Antigamente, no estudo da música, falava-se que era composta de três elementos: melodia,
harmonia e ritmo. Hoje...
Naturalmente que a música sacra deverá ser aquela perfeitamente casada com a letra. Para
que não haja desarmonia, onde deve haver harmonia. Louvor com louvor; glorificação com
glorificação; súplica com súplica.
Muito variável e controvertido?
Música sacra por excelência será aquela que melhor expressar o sentido da letra, a um povo,
numa época. Aquela que se aproxime da finalidade da ocasião quando usada.
Sua perpetuidade?
Quando entendida e aceita como tal. Não o sendo, integrará a história da música sacra, a
história da hinódia cristã, mas dificilmente alcançará objetivo pleno no culto cristão.
Assim como na Bíblia temos realçado o cuidado do corpo do cristão, como "o templo do
Espírito Santo" (I Cor. 6:19, 20), deve-se realçar a música que envolve a letra no culto cristão.
E A MÚSICA SEM LETRAS?
Não é esta a nossa preocupação principal neste seminário e sim de outro preletor. Todavia,
não podemos omitir-nos completamente, sob risco de má interpretação.

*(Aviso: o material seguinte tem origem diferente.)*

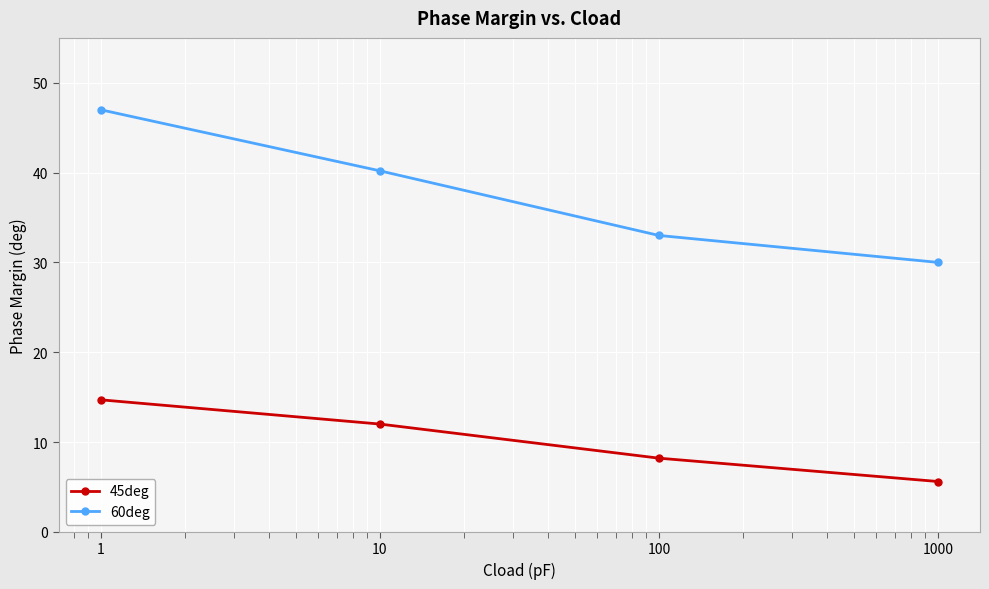

Which series has the largest total across all categories?

60deg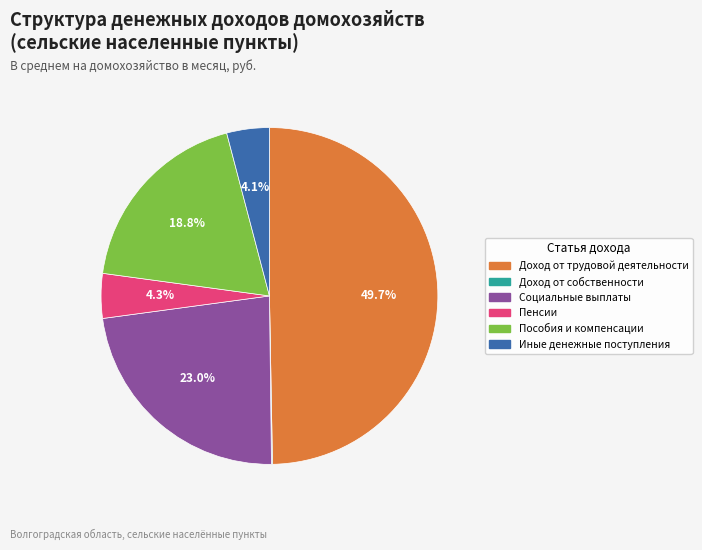

Does Иные денежные поступления represent more than half of the total?

No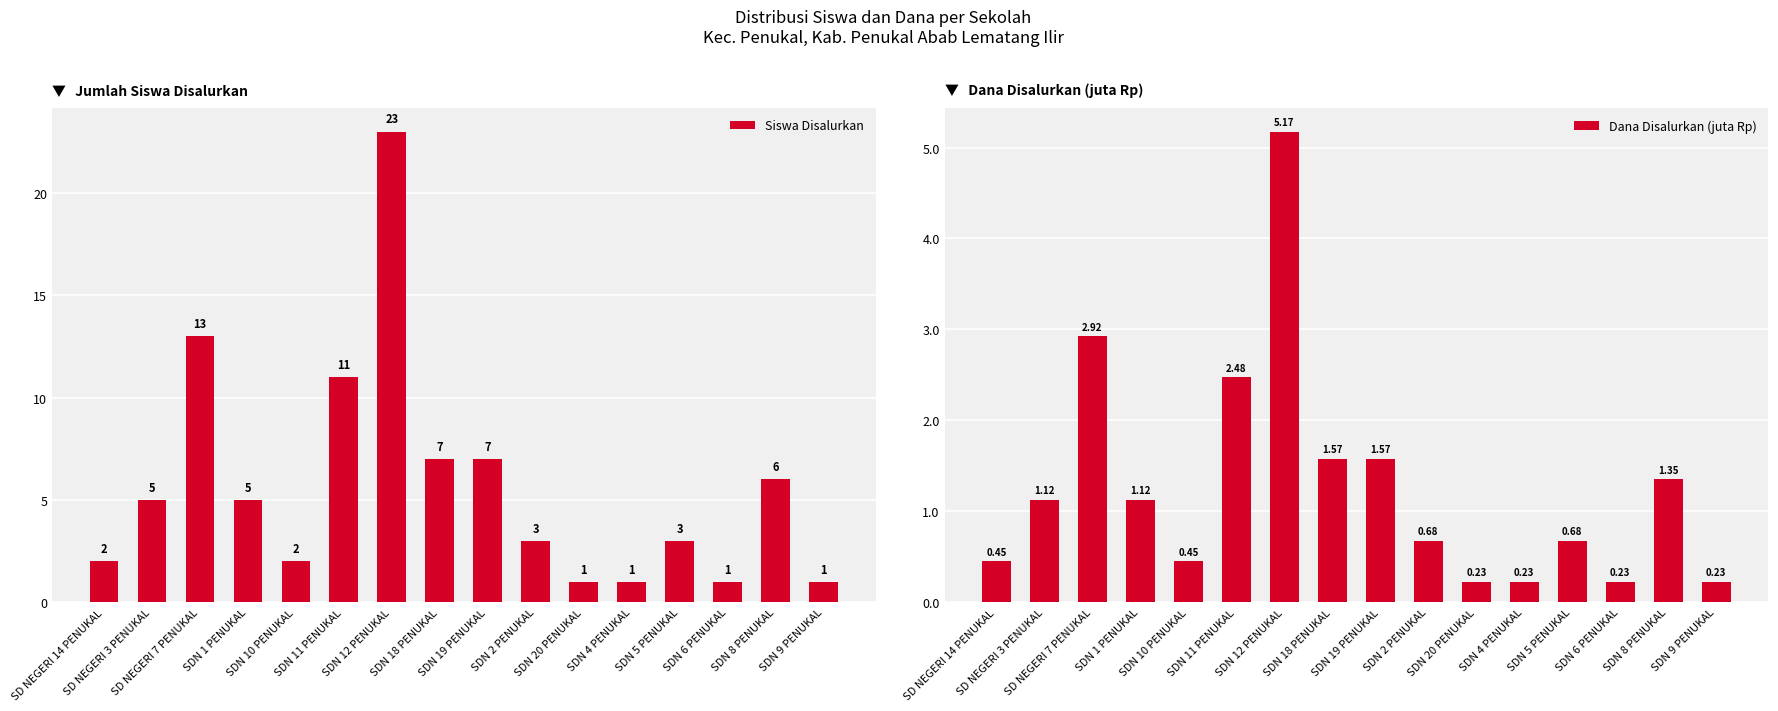

Which category has the highest value across all series?

SDN 12 PENUKAL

Os elementos que caracterizam a letra sacra e, principalmente a música que envolve a letra
sacra, não são desprezíveis à música sacra, desacompanhada de letra.
Eis por que temos sérias dúvidas quanto ao uso de composições eruditas ou não, de estudos
instrumentais para principiantes ou para iniciados, que não foram compostos com finalidade e
propósitos sacros.
Como aceitar um minueto, um rondó, um baião, um samba composto para execução num salão
de baile - sendo executados num culto, como experiência de adoração coletiva a Deus? Não
seria semelhante a ler-se de púlpito obras seculares de conteúdo pouco espiritual e pouco
edificante, em lugar da Palavra de Deus?
Fica pois a inquirição perturbadora à consideração da consciência cristã.
À GUISA DE EPÍLOGO
A Bíblia nos fala de música celeste, que só pode ser sacra. E que ninguém aqui na terra
conhece. Que será conhecida e cantada lá no céu. Da amostra do concerto angelical aos
pastores nas campinas de Belém, resta-nos, mais uma vez, apenas a letra.
A música sacra terrestre, todavia, é nossa, bem nossa. É a tentativa de o ser humano
sobrepujar o terrestre, com as mãos da alma estendidas para o alto, na ânsia de tocar o
celeste.
Leiamos pois, sem medo de erro de hermenêutica, pensando na música sacra, na letra sacra e,
em particular, na teologia da música sacra, o que Paulo escreveu na 1ª Carta aos Coríntios,
capítulo 14, versículos 8 a 11: "Porque, se a trombeta der sonido incerto, quem se preparará
para a batalha? Assim também vós, se com a língua não pronunciardes palavras bem
inteligíveis, como se entenderá o que se diz? Porque estareis como que falando ao ar. Há, por
exemplo, tantas espécies de vozes no mundo, e nenhuma delas sem significação. Mas, se eu
ignorar o sentido da voz, serei bárbaro (o que fala incompreensivelmente, causando, com sua
fala, a impressão de um contínuo "bar-bar-bar-bar-bar...") para aquele a que falo, e o que fala
será bárbaro para mim."
Busque-se pois a teologia da música sacra, para que haja o sonido certo da trombeta, com
significação, e o que ouve não ouça barbarismos.